Een half uur te laat bel ik aan. De koffie geurt al door het huis als Ice Tease me binnen laat. Half tien, zaterdagochtend. Rode randjes in zijn vermoeide ogen. Een ongeschoren, bestoppelde kin waar stiekem grijze haartjes door heen schemeren. Een brede en lieve glimlach voor mij.

Ik neem zijn verwilderde uiterlijk in me op en vraag me onmiddellijk af waarom hij zo gespannen is. Even schiet er twijfel door me heen. Ik schud het van me af als een eendje de waterdruppels en babbel vrolijk terwijl ik mijn tas neer mik, hem de foto’s overhandig en koffie inschenk.

 

Hij duikt onder de douche nog voordat ik met de kopjes de kamer binnen kom en ik frons in het voorbij gaan tegen mijn spiegelbeeld. Schoon maar nog steeds ongeschoren en in een bonte outfit komt hij naast me op de bank zitten. Onderweg naar hem toe was ik me hevig bewust van onze afspraak dat iedere minuut die ik te laat zou komen, me vijf zweepslagen op zou leveren, maar de angst voor straf is als sneeuw voor de zon gesmolten met de eerste blik op zijn gezicht.

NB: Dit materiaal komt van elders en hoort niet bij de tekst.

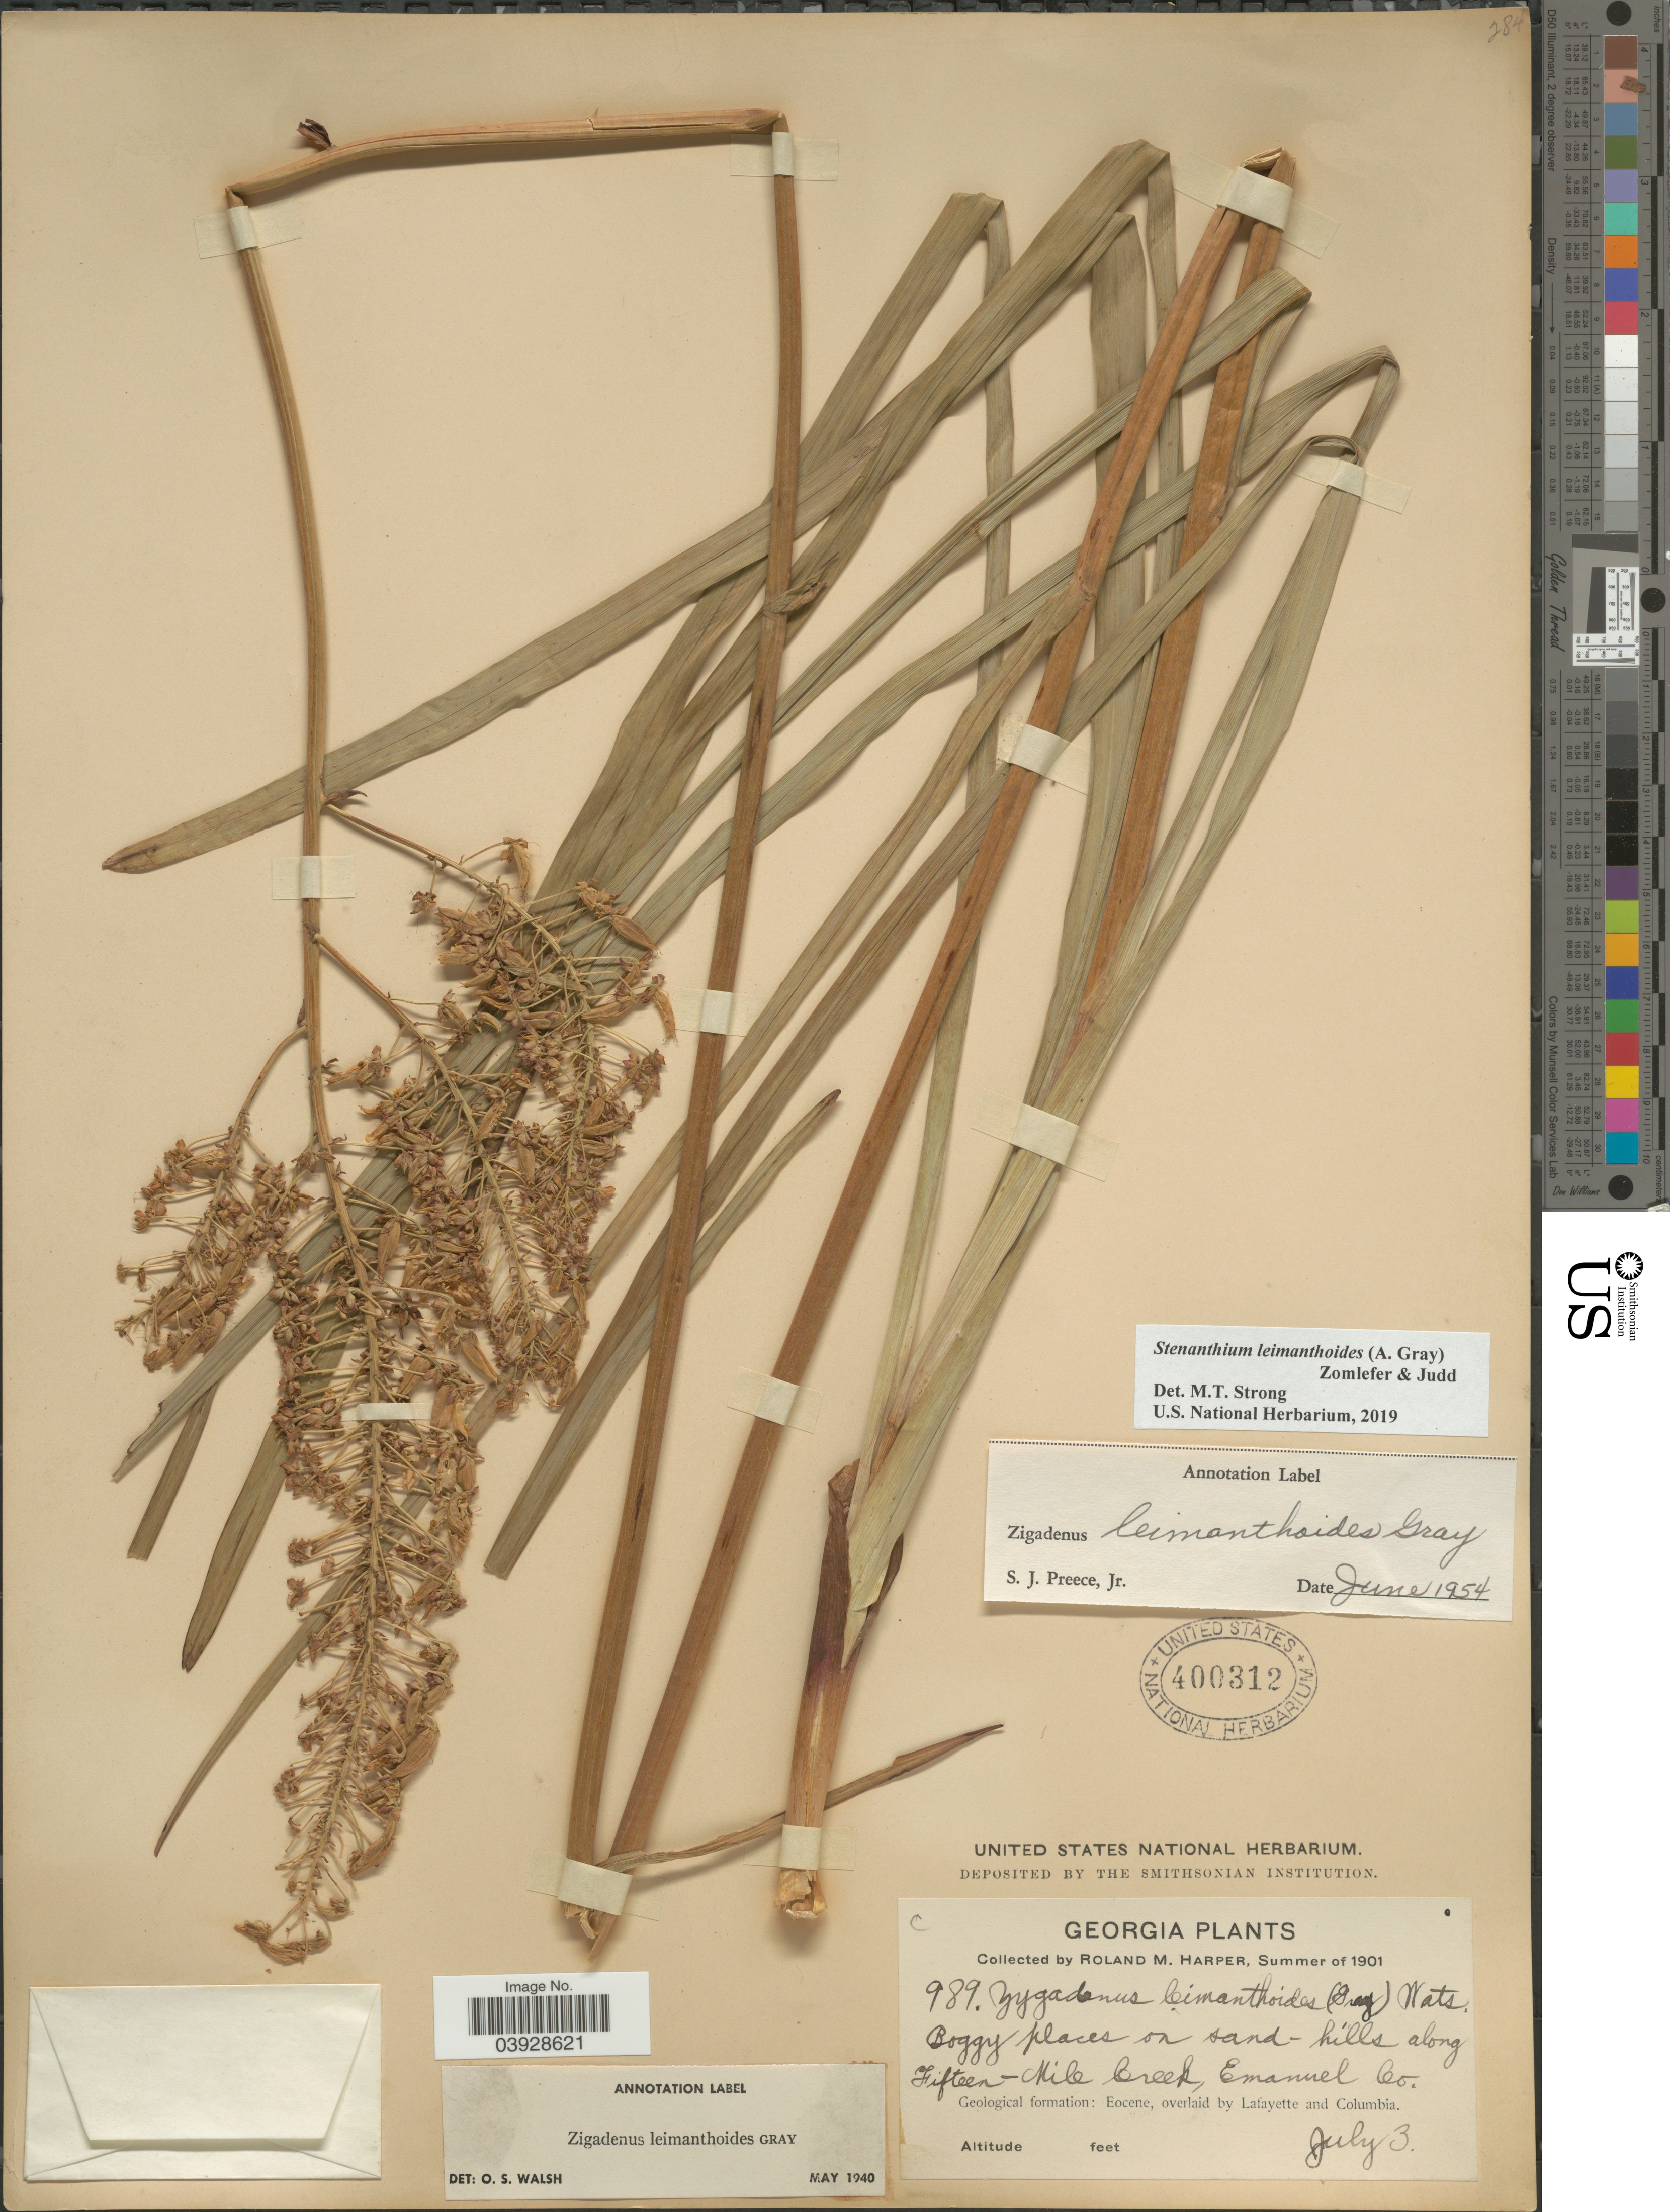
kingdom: Plantae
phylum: Tracheophyta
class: Liliopsida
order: Liliales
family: Melanthiaceae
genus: Stenanthium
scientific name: Stenanthium leimanthoides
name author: (A. Gray) Zomlefer & Judd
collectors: R. M. Harper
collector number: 989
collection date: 1901-07-03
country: United States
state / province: Georgia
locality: Along Fifteen-Mile Creek, Emanuel Co. Geological formation: Eocene, overlaid by Lafayette and Columbia.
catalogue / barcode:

Een beetje onzeker kijkt hij me aan als hij vertelt dat hij ’s middags nog even weg moet. Verdediging in zijn stem als hij zegt dat hij dit wil doen. Een beetje triest vraag ik me af of hij bang is dat mijn begrip voor de situatie verdwijnen zal. Ik glimlach en zeg dat het prima is. Dat ik in die tijd lekker met onze foto’s en de scanner aan het knoeien ga.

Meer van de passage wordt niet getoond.